Сегодня 22 июня. Прошло всего восемнадцать дней со дня вылета из Москвы, а сколько за эти восемнадцать дней пережито! И все-таки обидно: сегодня год войны, а я только теперь начинаю по-настоящему воевать. И почему я не родился на год раньше? Восемнадцать дней… Главное, решен основной вопрос – я не трус. Решен ли?

– Как вы думаете, – шепотом спрашиваю Богомаза, намереваясь утереть нос Шевцову, – кто храбрей – наш Кухарченко или комиссар?

Богомаз улыбается тихой, мягкой улыбкой. Лицо его посерело от усталости: на рассвете он вернулся из Могилева. Он смотрит на меня, взвешивая ответ. Костя-одессит, опустив бинокль, бросает на нас настороженный взгляд. Я подмигиваю ему: вот услышишь сейчас!

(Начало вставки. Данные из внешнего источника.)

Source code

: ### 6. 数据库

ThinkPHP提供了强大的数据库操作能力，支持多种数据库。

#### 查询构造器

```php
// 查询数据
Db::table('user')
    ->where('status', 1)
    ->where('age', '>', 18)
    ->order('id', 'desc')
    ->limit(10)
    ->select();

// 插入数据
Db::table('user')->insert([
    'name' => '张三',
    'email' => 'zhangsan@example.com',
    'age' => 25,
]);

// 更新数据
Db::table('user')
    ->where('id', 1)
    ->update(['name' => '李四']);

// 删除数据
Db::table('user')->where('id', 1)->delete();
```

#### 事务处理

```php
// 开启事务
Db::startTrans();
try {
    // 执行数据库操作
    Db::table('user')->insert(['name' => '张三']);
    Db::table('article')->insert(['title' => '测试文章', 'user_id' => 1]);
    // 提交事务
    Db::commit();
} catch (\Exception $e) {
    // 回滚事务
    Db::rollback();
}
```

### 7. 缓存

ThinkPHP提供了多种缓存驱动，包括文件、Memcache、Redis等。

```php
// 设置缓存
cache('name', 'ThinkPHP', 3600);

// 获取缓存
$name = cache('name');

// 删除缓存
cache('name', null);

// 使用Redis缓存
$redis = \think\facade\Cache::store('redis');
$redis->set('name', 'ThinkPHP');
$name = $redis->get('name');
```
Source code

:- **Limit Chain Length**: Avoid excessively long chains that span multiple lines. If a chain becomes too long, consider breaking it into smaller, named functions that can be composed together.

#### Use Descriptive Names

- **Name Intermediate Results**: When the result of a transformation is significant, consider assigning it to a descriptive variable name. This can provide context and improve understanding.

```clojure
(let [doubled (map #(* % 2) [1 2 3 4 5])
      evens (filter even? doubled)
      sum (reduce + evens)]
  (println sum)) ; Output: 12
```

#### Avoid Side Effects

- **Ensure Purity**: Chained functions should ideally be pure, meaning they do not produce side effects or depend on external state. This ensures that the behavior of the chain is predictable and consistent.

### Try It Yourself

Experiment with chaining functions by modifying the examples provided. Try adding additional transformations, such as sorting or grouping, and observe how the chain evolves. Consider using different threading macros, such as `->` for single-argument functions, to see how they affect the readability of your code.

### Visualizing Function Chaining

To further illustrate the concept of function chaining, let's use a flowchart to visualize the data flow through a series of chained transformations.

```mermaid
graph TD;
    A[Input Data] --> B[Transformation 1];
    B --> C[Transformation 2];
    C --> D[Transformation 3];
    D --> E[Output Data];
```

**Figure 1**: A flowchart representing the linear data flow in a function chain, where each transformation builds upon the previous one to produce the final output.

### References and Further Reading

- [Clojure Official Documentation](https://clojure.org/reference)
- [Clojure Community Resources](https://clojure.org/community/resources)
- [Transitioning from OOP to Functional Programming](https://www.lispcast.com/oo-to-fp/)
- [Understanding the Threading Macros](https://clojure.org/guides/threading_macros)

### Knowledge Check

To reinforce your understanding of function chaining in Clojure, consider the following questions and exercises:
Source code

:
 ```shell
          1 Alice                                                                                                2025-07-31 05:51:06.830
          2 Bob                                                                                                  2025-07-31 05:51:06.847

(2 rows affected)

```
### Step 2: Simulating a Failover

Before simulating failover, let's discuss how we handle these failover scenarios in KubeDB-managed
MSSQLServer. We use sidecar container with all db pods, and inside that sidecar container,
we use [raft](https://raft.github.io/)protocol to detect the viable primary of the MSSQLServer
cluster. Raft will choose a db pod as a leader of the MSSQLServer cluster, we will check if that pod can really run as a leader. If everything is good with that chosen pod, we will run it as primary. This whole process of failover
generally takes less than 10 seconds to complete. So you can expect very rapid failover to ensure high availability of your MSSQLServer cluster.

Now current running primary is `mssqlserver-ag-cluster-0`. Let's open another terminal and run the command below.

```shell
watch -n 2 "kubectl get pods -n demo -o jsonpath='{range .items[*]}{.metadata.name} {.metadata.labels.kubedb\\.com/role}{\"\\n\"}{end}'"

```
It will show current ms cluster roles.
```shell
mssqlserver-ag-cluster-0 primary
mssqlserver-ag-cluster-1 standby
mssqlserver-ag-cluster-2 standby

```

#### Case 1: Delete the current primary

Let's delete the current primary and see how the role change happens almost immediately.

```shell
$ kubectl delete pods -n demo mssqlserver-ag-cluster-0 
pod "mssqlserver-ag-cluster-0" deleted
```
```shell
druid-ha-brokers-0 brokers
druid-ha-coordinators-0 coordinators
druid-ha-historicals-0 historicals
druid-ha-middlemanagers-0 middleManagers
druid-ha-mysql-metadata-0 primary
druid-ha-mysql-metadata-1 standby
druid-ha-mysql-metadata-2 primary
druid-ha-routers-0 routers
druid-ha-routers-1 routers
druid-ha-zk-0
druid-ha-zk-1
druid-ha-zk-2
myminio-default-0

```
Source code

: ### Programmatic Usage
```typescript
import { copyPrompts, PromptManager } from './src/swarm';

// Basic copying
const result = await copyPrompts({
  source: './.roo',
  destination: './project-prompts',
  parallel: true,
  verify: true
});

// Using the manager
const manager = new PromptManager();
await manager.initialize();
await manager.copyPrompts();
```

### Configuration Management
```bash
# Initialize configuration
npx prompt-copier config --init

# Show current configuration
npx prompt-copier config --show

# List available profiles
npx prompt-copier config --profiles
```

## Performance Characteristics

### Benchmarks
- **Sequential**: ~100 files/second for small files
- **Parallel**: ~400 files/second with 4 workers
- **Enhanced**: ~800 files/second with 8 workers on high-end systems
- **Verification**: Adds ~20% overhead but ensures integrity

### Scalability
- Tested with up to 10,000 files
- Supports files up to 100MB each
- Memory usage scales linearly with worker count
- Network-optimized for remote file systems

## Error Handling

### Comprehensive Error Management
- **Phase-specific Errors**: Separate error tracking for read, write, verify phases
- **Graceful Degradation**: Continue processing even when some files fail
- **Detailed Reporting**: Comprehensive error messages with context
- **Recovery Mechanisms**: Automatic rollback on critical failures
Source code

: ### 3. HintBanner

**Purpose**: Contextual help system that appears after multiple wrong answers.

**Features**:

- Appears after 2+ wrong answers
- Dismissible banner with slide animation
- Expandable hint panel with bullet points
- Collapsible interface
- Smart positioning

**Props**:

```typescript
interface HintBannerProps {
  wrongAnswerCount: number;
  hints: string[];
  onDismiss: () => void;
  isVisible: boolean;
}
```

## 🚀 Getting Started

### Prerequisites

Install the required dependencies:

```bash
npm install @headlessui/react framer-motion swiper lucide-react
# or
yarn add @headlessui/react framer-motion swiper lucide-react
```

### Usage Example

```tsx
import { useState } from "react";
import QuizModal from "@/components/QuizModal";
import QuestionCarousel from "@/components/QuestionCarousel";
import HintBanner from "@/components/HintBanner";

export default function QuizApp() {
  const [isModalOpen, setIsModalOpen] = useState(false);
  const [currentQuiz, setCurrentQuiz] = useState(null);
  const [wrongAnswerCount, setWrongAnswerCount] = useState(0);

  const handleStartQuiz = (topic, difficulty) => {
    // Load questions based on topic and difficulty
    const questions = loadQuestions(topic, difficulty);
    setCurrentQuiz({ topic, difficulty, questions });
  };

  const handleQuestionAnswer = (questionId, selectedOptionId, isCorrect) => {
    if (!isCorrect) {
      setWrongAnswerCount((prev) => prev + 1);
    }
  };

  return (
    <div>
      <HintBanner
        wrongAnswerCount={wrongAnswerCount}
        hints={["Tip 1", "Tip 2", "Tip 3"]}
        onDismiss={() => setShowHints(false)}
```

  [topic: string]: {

– Храбрость – одно, а мужество – мужество от ума – другое, – говорит Богомаз. – Мы вот с Костей много об этом толковали… Храбрость вашего Лешки-атамана – в ней много от той сумасбродной, хулиганской удали, что милиционерам в мирное время кровь портила. Ему и море по колено и хоть трава не расти. Да, личной, физической храбрости у нашего комиссара наверняка меньше, чем у Кухарченко. (Я торжествующе глянул на Костю-одессита: «Что? Съел?») Признаться, я никогда не видел человека храбрей, по-нахальному, по-дурному храбрей Лешки. Этот ухарь и впрямь не знает страха, а всем нам, нормальным людям, приходится подавлять страх усилием воли. Только вот мужества от ума у Кухарченко ну ни капли нет. В его разудалой головушке и не возникают никогда вопросы, на решение которых понадобилось бы мужество! – Меня поражает и разочаровывает такой ответ. А Богомаз, посмотрев с минуту в бинокль, проводив взглядом какую-то легковую машину, продолжает с жаром: – Нам, Виктор, в этой войне куда нужней и полезней новые герои. Для Лешки-атамана Родина – это просто место, где он родился. Он воюет с захватчиками, как сто и тысячу лет назад воевали. Были такие храбрецы и в Отечественной войне тысяча восемьсот двенадцатого года. Но для нынешней войны маловато одной такой храбрости. Наша Родина – это ведь прежде всего родина советской власти, родина социализма. Вот эту-то Родину без шума и треска и защищает Полевой! У него есть партийное, есть советское, гражданское, что ли, мужество, есть нравственная сила. Весной сорок первого, когда он служил в погранвойсках, написал он рапорт своему начальству: «Гитлер готовится напасть на СССР». Ему за это – строгий выговор. Тогда он написал в Наркомат внутренних дел – его разжаловали, хотели исключить из партии. Он написал тогда Сталину, но туг началась война. Вот какой это человек! Потому Полевой и воюет по-новому. И потому я за него десяток безголовых героев отдам. А нам, партизанам, люди такого мужества особенно нужны. Чувство товарищества – это еще не все, чувство камрадства – это и у немцев есть. В любой армии найдутся такие храбрецы, как Кухарченко. А Полевой – только у нас. Не только врагов бить, но и совесть партийную иметь, убеждения свои до конца отстоять – вот это мужество! – Богомаз взъерошил волосы, глаза его задорно блестели. – Я неспроста все это говорю. Вот тебе, наверное, кажется, что зря Полевого комиссаром назначили, сух он больно да строг, взяли бы лучше какого-нибудь ухаря похрабрей да и поставили на его место. Так я говорю?